REQUEST | Retype every entry word for word. Omit the pictures.

DATA SHOWN section start

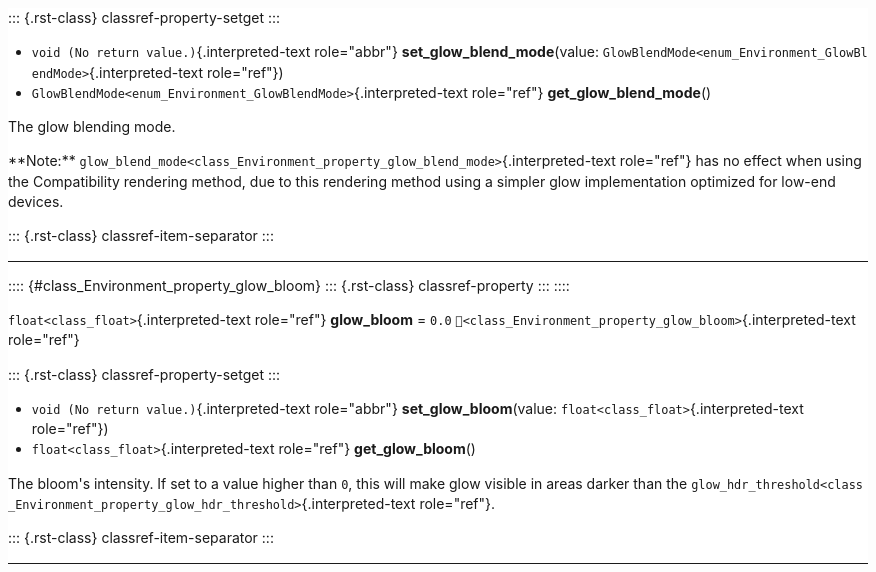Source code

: ::: {.rst-class}
classref-property-setget
:::

- `void (No return value.)`{.interpreted-text role="abbr"}
  **set_glow_blend_mode**(value:
  `GlowBlendMode<enum_Environment_GlowBlendMode>`{.interpreted-text
  role="ref"})
- `GlowBlendMode<enum_Environment_GlowBlendMode>`{.interpreted-text
  role="ref"} **get_glow_blend_mode**()

The glow blending mode.

\*\*Note:\*\*
`glow_blend_mode<class_Environment_property_glow_blend_mode>`{.interpreted-text
role="ref"} has no effect when using the Compatibility rendering method,
due to this rendering method using a simpler glow implementation
optimized for low-end devices.

::: {.rst-class}
classref-item-separator
:::

------------------------------------------------------------------------

:::: {#class_Environment_property_glow_bloom}
::: {.rst-class}
classref-property
:::
::::

`float<class_float>`{.interpreted-text role="ref"} **glow_bloom** =
`0.0` `🔗<class_Environment_property_glow_bloom>`{.interpreted-text
role="ref"}

::: {.rst-class}
classref-property-setget
:::

- `void (No return value.)`{.interpreted-text role="abbr"}
  **set_glow_bloom**(value: `float<class_float>`{.interpreted-text
  role="ref"})
- `float<class_float>`{.interpreted-text role="ref"}
  **get_glow_bloom**()

The bloom\'s intensity. If set to a value higher than `0`, this will
make glow visible in areas darker than the
`glow_hdr_threshold<class_Environment_property_glow_hdr_threshold>`{.interpreted-text
role="ref"}.

::: {.rst-class}
classref-item-separator
:::

------------------------------------------------------------------------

DATA SHOWN section end

EXERCISE RESPONSE |
Source code

: ::: {.rst-class}
classref-property-setget
:::

- `void (No return value.)`{.interpreted-text role="abbr"}
  **set_glow_blend_mode**(value:
  `GlowBlendMode<enum_Environment_GlowBlendMode>`{.interpreted-text
  role="ref"})
- `GlowBlendMode<enum_Environment_GlowBlendMode>`{.interpreted-text
  role="ref"} **get_glow_blend_mode**()

The glow blending mode.

\*\*Note:\*\*
`glow_blend_mode<class_Environment_property_glow_blend_mode>`{.interpreted-text
role="ref"} has no effect when using the Compatibility rendering method,
due to this rendering method using a simpler glow implementation
optimized for low-end devices.

::: {.rst-class}
classref-item-separator
:::

------------------------------------------------------------------------

:::: {#class_Environment_property_glow_bloom}
::: {.rst-class}
classref-property
:::
::::

`float<class_float>`{.interpreted-text role="ref"} **glow_bloom** =
`0.0` `🔗<class_Environment_property_glow_bloom>`{.interpreted-text
role="ref"}

::: {.rst-class}
classref-property-setget
:::

- `void (No return value.)`{.interpreted-text role="abbr"}
  **set_glow_bloom**(value: `float<class_float>`{.interpreted-text
  role="ref"})
- `float<class_float>`{.interpreted-text role="ref"}
  **get_glow_bloom**()

The bloom\'s intensity. If set to a value higher than `0`, this will
make glow visible in areas darker than the
`glow_hdr_threshold<class_Environment_property_glow_hdr_threshold>`{.interpreted-text
role="ref"}.

::: {.rst-class}
classref-item-separator
:::

------------------------------------------------------------------------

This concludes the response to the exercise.